Problem requirements: The entries below hold a line with "[159,138,211,149] Pond is" and a line with "(410, 216) none". Return those lines and all that lie between them, exactly and only.

Available records:
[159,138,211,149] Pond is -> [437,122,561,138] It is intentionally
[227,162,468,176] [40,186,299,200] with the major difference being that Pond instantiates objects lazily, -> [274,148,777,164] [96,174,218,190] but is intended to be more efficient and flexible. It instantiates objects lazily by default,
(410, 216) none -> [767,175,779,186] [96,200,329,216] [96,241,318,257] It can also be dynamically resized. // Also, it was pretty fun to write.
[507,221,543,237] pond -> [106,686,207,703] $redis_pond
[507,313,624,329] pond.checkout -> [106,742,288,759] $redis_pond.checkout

--

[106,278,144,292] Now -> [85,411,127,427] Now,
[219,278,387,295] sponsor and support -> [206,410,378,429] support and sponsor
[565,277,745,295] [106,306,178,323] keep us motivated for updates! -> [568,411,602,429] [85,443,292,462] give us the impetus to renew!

Written reply:
[159,138,211,149] Pond is -> [437,122,561,138] It is intentionally
[227,162,468,176] [40,186,299,200] with the major difference being that Pond instantiates objects lazily, -> [274,148,777,164] [96,174,218,190] but is intended to be more efficient and flexible. It instantiates objects lazily by default,
(410, 216) none -> [767,175,779,186] [96,200,329,216] [96,241,318,257] It can also be dynamically resized. // Also, it was pretty fun to write.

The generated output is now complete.